表2から分かるように、比較例1、比較例4では、軸力保持率、引張強さ、0.2%耐力、伸びの機械的特性において高い値を有しているものの、鋳造時における溶湯の流動性がやや劣り、さらに鋳造割れや焼き付きが発生するなどの鋳造性に問題があり、総合評価は×であった。
比較例2では、比較例1に対して鋳造性に改善が見られるものの、機械的特性における軸力保持率が低く、総合評価は×であった。
比較例3では、比較例2と同じく鋳造性に改善が見られるものの、機械的特性における軸力保持率と0.2%耐力が低く、総合評価は×であった。
比較例5では、機械的特性において高い値を有し、しかも、鋳造時に鋳造割れが発生しないものの、鋳造時における溶湯の流動性が悪く、さらに焼き付きが発生するなどの鋳造性に少々問題が有り、総合評価は×であった。

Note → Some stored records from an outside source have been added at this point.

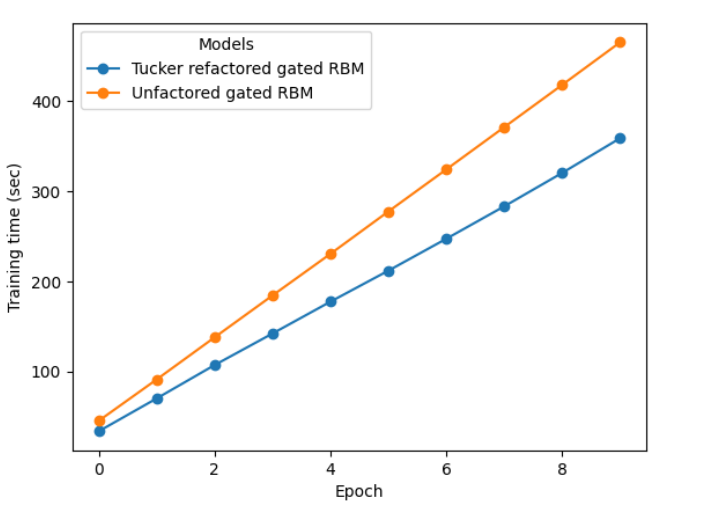
Figure 16. Training time in Tucker refactored vs unfactored gated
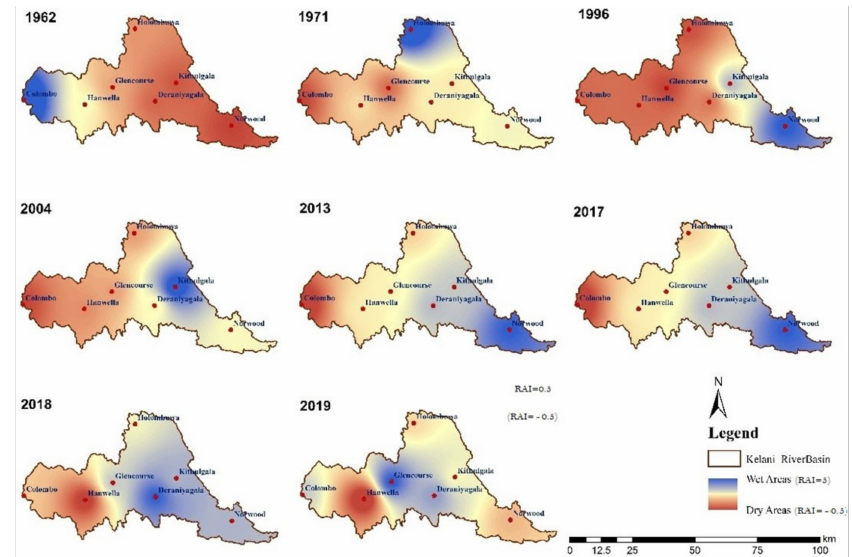
Figure 5. Spatial variability of annual RAI for the selected years (years with the highest spatial variability of RAI were selected for mapping).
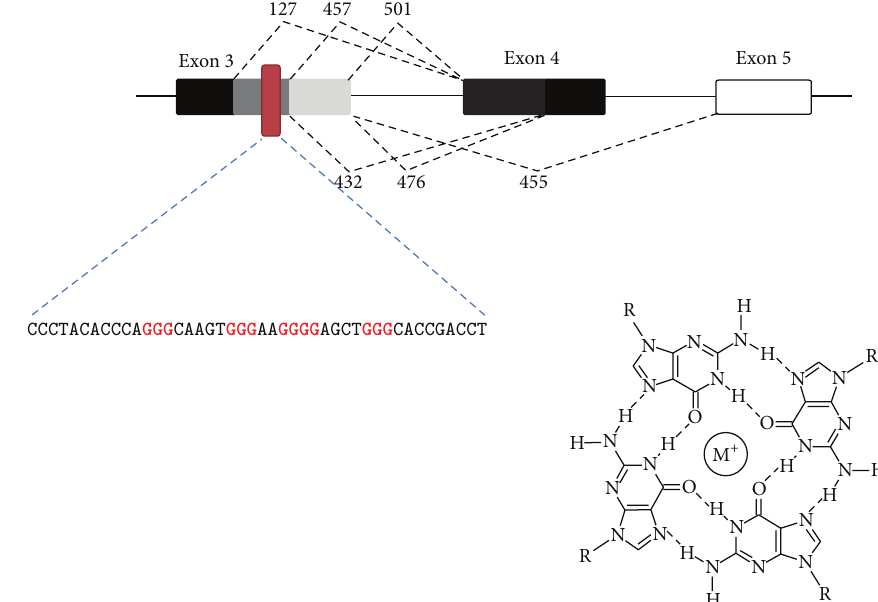
Figure 8: Site of four successive GGG motifs in exon 3 of BACE1 mRNA and alternative splice sites. These motifs fold into a G-quadruplex structure, with stacked sets of four planar guanine rings stabilized by Hoogsten base pairing and a K+ ion.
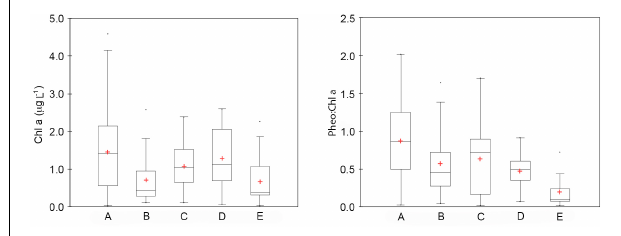
FIGURE 5 | Boxplots of chl a (mg L − 1 ) and phaeo:chl a ratio for each sub-system: Area 1 (A) , Area 2 (B) , Area 3a (C) , Area 3b (D) , Area 4 (E) . The black line is the median and the red cross is the mean.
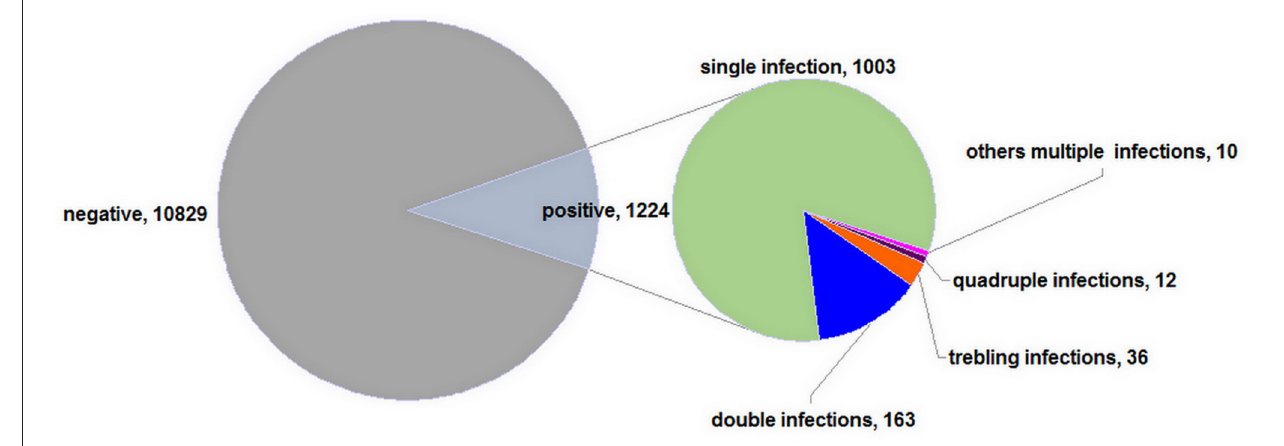
FIGURE 1 | Human papillomavirus (HPV) prevalence among 12,053 women.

比較例6では、鋳造時における溶湯の流動性が悪く、さらに焼き付きが発生するなど鋳造性に少々問題があり、機械的特性においても0.2%耐力値が低く、総合評価は×であった。
この比較例1〜6に対して、実施例1〜6によれば、表2に示すように、鋳造時における溶湯の流動性、鋳造割れや焼き付の防止、そして軸力保持率、引張強さ、0.2%耐力、伸びの機械的特性において高い値を有し、総合的に優れていることを確認することができた。
以上詳述のように、砂型鋳造に適応し、鋳型に固着し難く、鋳造割れを起し難く、かつ、流動性に優れた耐熱マグネシウム合金であることが確認された。これにより、ダイカスト鋳造などによる量産鋳造を前提に、新製品の設計・開発段階における試作品の試作鋳造を、安価で、かつ、短期間で可能とする簡易な砂型鋳造によって具現化することができる。
また、ダイカスト鋳造品の75%以上の機械的特性(軸力保持率、引張強さ、0.2%耐力、伸び)が得られる試作品を簡易な砂型鋳造で製造することができる。
なお、本発明の実施形態の具体的な構成は、前記した実施形態に限られるものではなく、請求項1〜10に記載の本発明の要旨を逸脱しない範囲で設計変更などがあっても本発明に含まれるものである。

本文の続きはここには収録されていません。